Top of PASSAGE FOR REVIEW

BURNETT: Fish & Wildlife is concerned that increased noise, traffic, light, storm water runoff will disturb the wild things in the neighborhood. But it concludes SpaceX is "not likely to threaten their continued existence." Other curious species down here that will be affected by the nighttime launches can speak for themselves.

JIM WORKMAN: We liked it down here, but now it's going to be a lot busier, a lot more loud, a lot more, you know, congestion. I guess it's something that Texas wants and Brownsville wants, so we'll have to go along with it.

BURNETT: Jim Workman is a winter Texan who lives in a village across the road from the SpaceX site. He's a retired truck driver from Minnesota who escapes subzero weather every year here in his little brick house in balmy Bock Chica. His neighbor, Ed Schumann, is also a retired Minnesota trucker and has a different opinion.

ED SCHUMANN: I like rockets. I watch them on TV when they shoot off and go to the moon and wherever. That'd be fine with me, I mean, I got nothing against that. That's good.

Bottom of PASSAGE FOR REVIEW
Top of MATERIAL PROVIDED

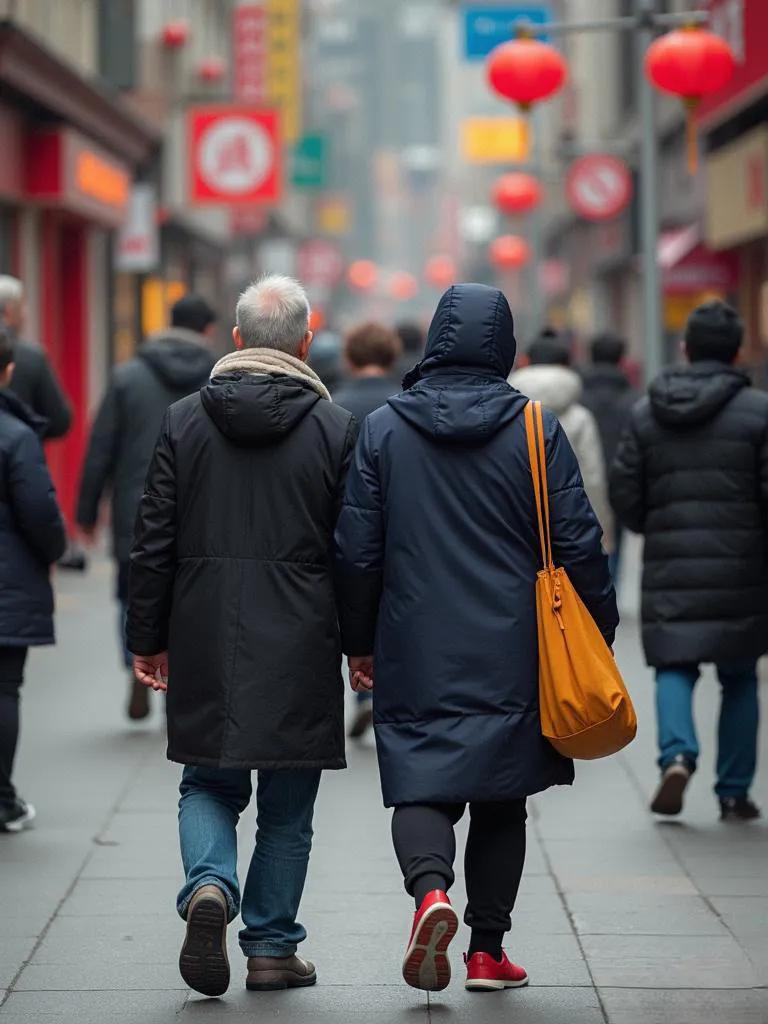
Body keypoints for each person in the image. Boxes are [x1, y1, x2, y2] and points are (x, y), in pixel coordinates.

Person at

Bottom of MATERIAL PROVIDED

WHAT TO DO: Repeat the passage from the SpaceX transcript above word for word, starting at "BURNETT: Jim Workman" and ending at "that. That's good.".

ANSWER TO THIS TASK:
BURNETT: Jim Workman is a winter Texan who lives in a village across the road from the SpaceX site. He's a retired truck driver from Minnesota who escapes subzero weather every year here in his little brick house in balmy Bock Chica. His neighbor, Ed Schumann, is also a retired Minnesota trucker and has a different opinion.

ED SCHUMANN: I like rockets. I watch them on TV when they shoot off and go to the moon and wherever. That'd be fine with me, I mean, I got nothing against that. That's good.